Edebiyatın ve okumanın tamir edemeyeceği bir şey olduğunu düşünmüyorum. Ama hep tek bir fikir üzerinden giden kitapları değil, farklı fikirlerde, inançlarda yazılmış kitapları da okumalıyız. Her fikri irdeleyip anlamamız gerektiğini düşünüyorum. Kadın ve erkek olarak, hep saygılı şekilde… Kadın ve erkek; bazen birbirine düşman olarak yansıtılan, hep üstünlük kaygısında ve hep birbirine muhtaç iki farklı cins… Beklentim hep saygı… Şiddet asla olmamasını istediğim bir eylem, kimin kime yaptığının bir önemi yok. Erkek kadına, kadın çocuğa, çocuk çocuğa, insan hayvana, insan insana fark etmez… Sadece fiziksel değil tabii, psikolojik şiddet de bir o kadar tehlikeli. Sürekli ezilen bir insan yarın bir gün çok tehlikeli bir kişiliğe dönüşebilir. Hiç hafife almayın ama bazen bir masal bile kişiye öyle iyi gelebilir ki. Sorunlardan, yaşadığı hayattan uzaklaştırıverir. Kısaca; okumak, anlamak ve düşünmek her şeyin üstesinden gelir. İnsanın renkli, coşkulu, derin ruhunu içindeki saklı cevheri; okudukça, ön yargı ve kendi düşünsel sınırını aştıkça; naifliğini ve zarafetini ortaya çok daha rahat çıkarabileceğini biliyorum. 'Son Zeytinler' kitabı ilk çıktığı günlerde bir dostum, bana bu kitabın kadın sığınma evlerindeki güzel kadınlarımıza tekrar hayal kurmayı hatırlatabileceğini söyledi. Bu fikir çok hoşuma gitti. Ve dostumun uğraşısı üzerine ilçemizdeki belediyenin de yardımlarıyla, kitaplarımızı imzaladık ve yılbaşı hediyesi olarak bu güzel kadınlarımıza gönderdik. Hayatımın en özel günlerinden biriydi. Aslında ben onlara değil onlar bana teşekkürleriyle hediyeydiler. Sayelerinde ben bu kitabın başlangıcını çok güzel yaptım. Umarım benim hayallerimle onlarınkiler birleşir; gülümseme, cesaret, güç ve sevgi somutlaşır vücutlarımızda…

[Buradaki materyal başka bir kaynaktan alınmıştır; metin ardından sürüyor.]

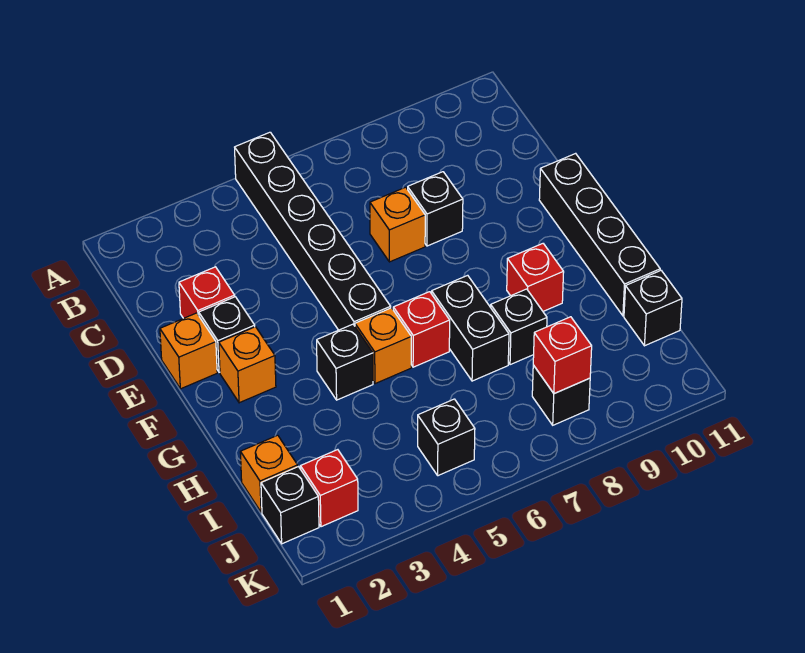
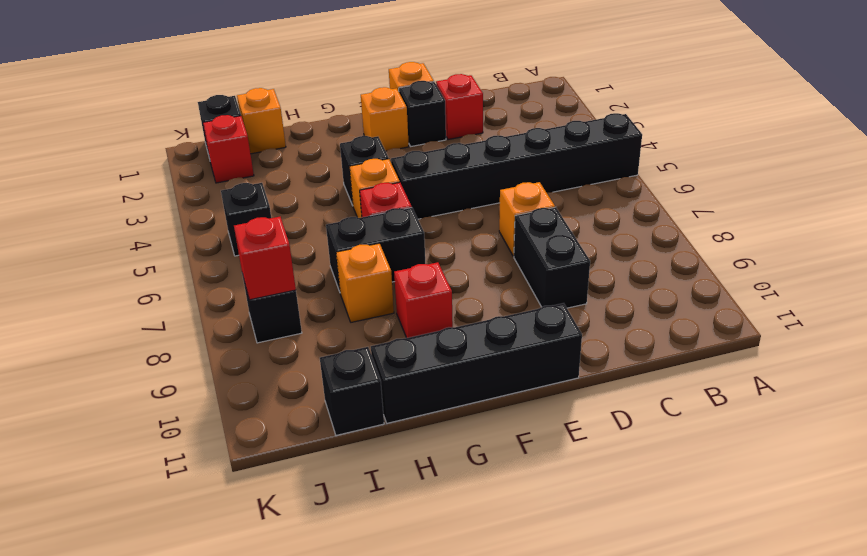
black 1x1 brick [408,172,463,246] -> black 1x2 brick [514,207,590,308]
black 1x1 brick [491,289,547,365] -> orange 1x1 brick [336,243,394,322]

• Dil ve anlatım olarak özellikle hangi hususlara dikkat ediyorsunuz?

Her cümlemin anlaşılır olması, denilmek istenenin okuyucuya net olarak aksettirilmesi benim için önemli. Bazen devriktir cümlelerim… O an ne gerekiyorsa, akış neyi gerektiriyorsa ve içimden nasıl geliyorsa… Kalbimin çarpmasını, coşkumu, aklımdakileri bir an önce kağıda dökme isteğimi ne şekilde yansıtıyorsam öyle yazmaya çalışırım. İlk heyecanı kaybetmeden düşüncelerimi bir an önce yazmam gerekiyor bazen… Tabii sonrasında okur, en ince ayrıntıya kadar düzeltmeye çalışırım eksiklikleri… Akıcı olması da çok önemli, okuyucuyu sıkmadan, soğutmadan devam ettirebilmek gerek.

• Yeni nesil çocuklarda internet ve bilgisayar oyunları merakının ruhsal açıdan zararlarına karşın kitapların ne gibi önemi vardır? Bu konuda ebeveynlere düşen görevler nelerdir?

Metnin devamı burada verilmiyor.